Tuesday, April 03, 2007

bought some OFI

I bought a small portion of OFI today. It broke out to a new high of a nice pattern and actually has decent fundamentals, for a cheapie stock.

I bought it with a limit order at around 11am. I've been re-evaluating my buy strategies after hearing from 2 different sources that you should wait til after the opening volatility settles down before you buy. First source says to wait til 1-1.5 hrs after open, and then not to buy if the markets are down or if the group of stocks you're looking to buy are down. Then, a book I'm reading (Rule the Freaking Markets) says to wait 1/2 hour after open and then not to buy your stock unless it is higher than whatever it opened at. And if your stock gaps up and stays up through that first 1/2 hour, that's a powerful sign, which is what OFI did today. The reason he says to wait is that frequently a stock (and the entire market) will gap at open from pent-up demand of pre-market trading and market orders that have queued up all night. MMs run the prices up or down filling these market orders at great prices for themselves. After all this fills, the market or stock fades back toward equilibrium.
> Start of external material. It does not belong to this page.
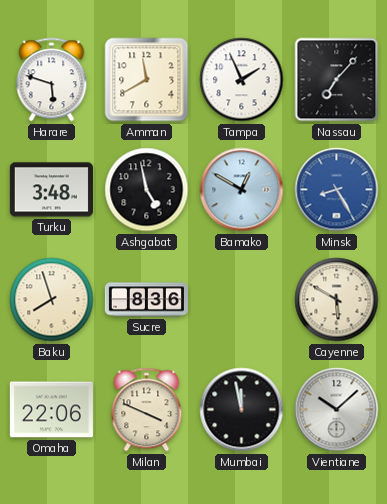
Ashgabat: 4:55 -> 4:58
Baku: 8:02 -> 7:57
I can see the point. I would prefer to do market orders the night before and let it fill. I'm looking for a bigger swing than a few cents, but still I don't want to be taken advantage of. Plus, I like the first argument that you want to wait and see what the market does before you buy. No sense getting in on a day when the whole market might be going down and your stock has to fight that much harder.
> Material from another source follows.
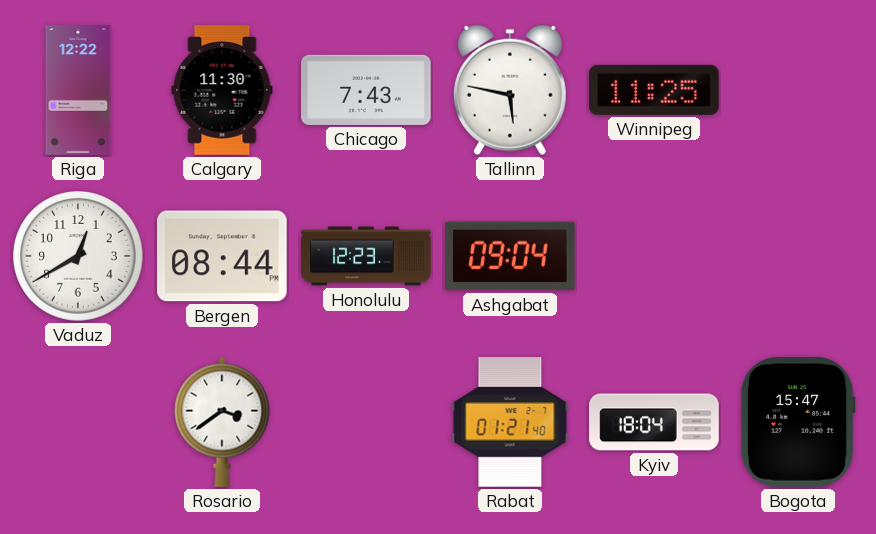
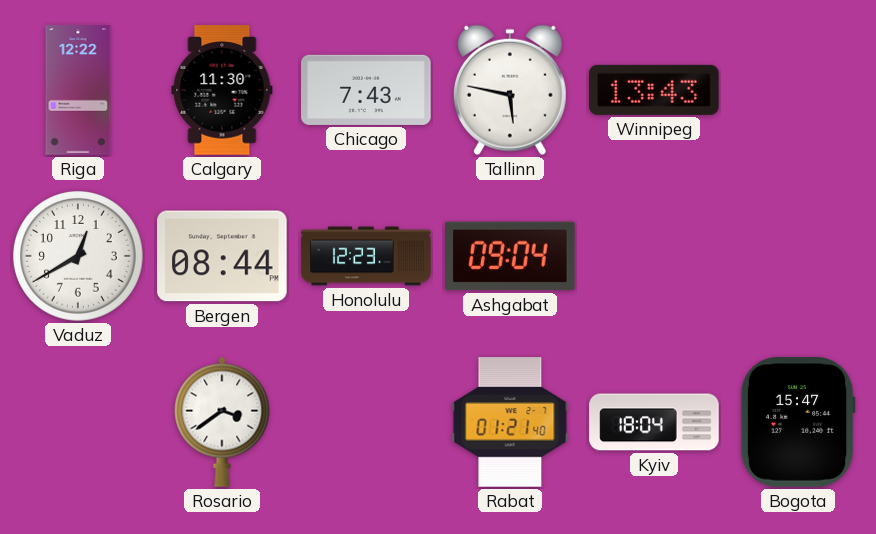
Winnipeg: 11:25 -> 13:43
The downside of waiting is that then I'm watching stocks intraday and I start to second-guess myself and chase stuff. Although I didn't today. I had one other order that didn't fill and I let it go. I put a fluorescent green stickie on my monitor that says "There is ALWAYS another stock."

I'm starting to study candlesticks quite a bit lately, too. There are some pretty decent built-in scans at stockcharts.com and I've been following them and trying to apply what I've read.